[TASK STATEMENT]: Put each line of the material below into a numbered list, leaving out the blank lines and the pictures.

[INFORMATION GIVEN]:
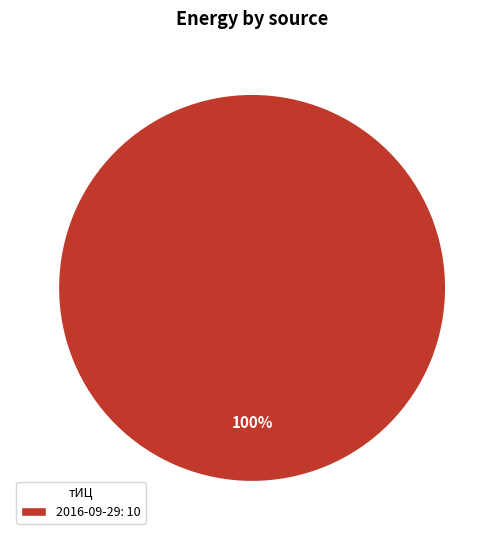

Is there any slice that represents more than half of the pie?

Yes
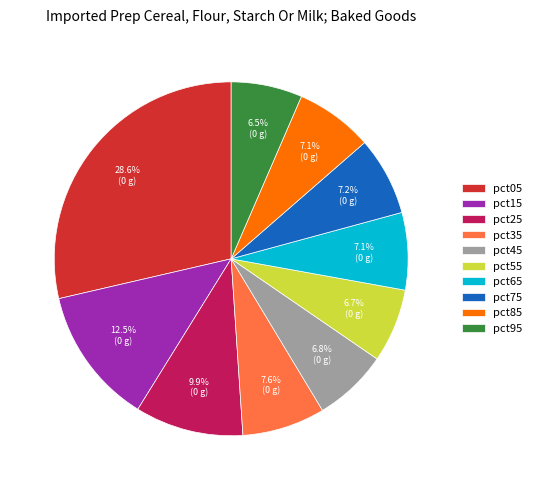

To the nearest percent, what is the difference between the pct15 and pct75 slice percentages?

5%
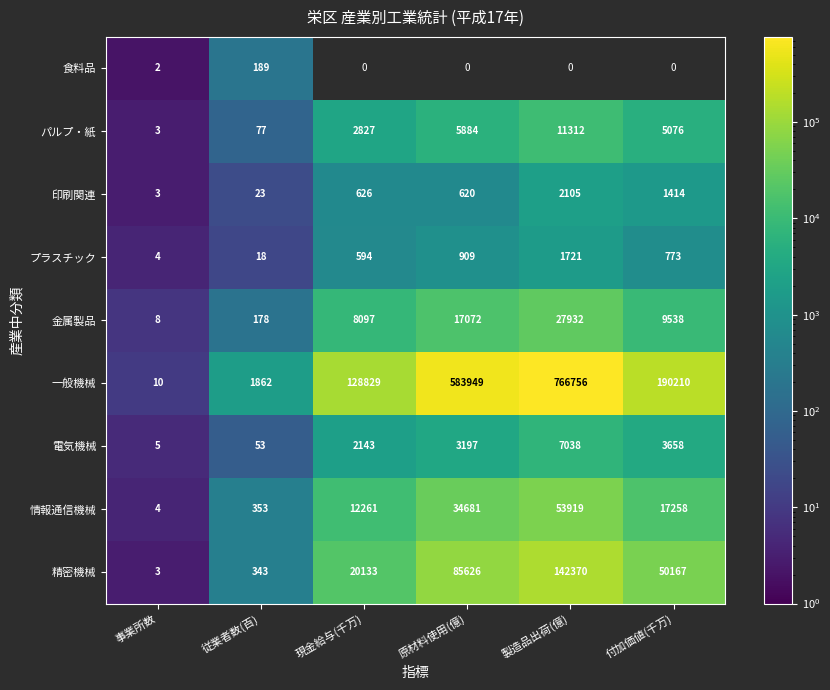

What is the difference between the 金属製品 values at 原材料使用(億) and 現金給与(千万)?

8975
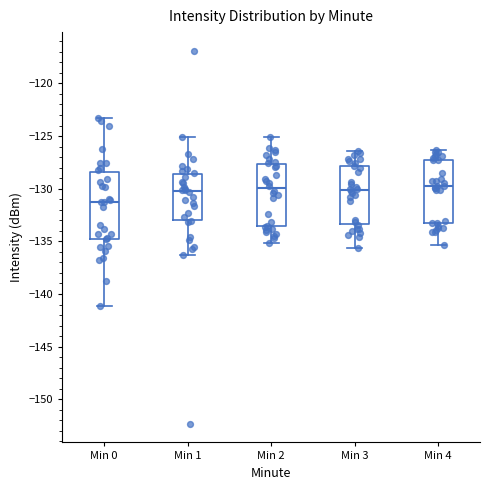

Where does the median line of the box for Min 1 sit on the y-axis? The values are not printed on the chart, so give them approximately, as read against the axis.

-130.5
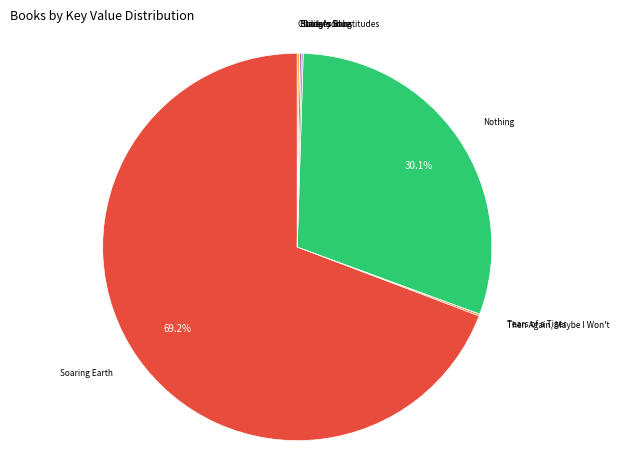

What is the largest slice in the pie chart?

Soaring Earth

[TASK RESPONSE]:
1. Is there any slice that represents more than half of the pie?
2. Yes
3. To the nearest percent, what is the difference between the pct15 and pct75 slice percentages?
4. 5%
5. What is the difference between the 金属製品 values at 原材料使用(億) and 現金給与(千万)?
6. 8975
7. Where does the median line of the box for Min 1 sit on the y-axis? The values are not printed on the chart, so give them approximately, as read against the axis.
8. -130.5
9. What is the largest slice in the pie chart?
10. Soaring Earth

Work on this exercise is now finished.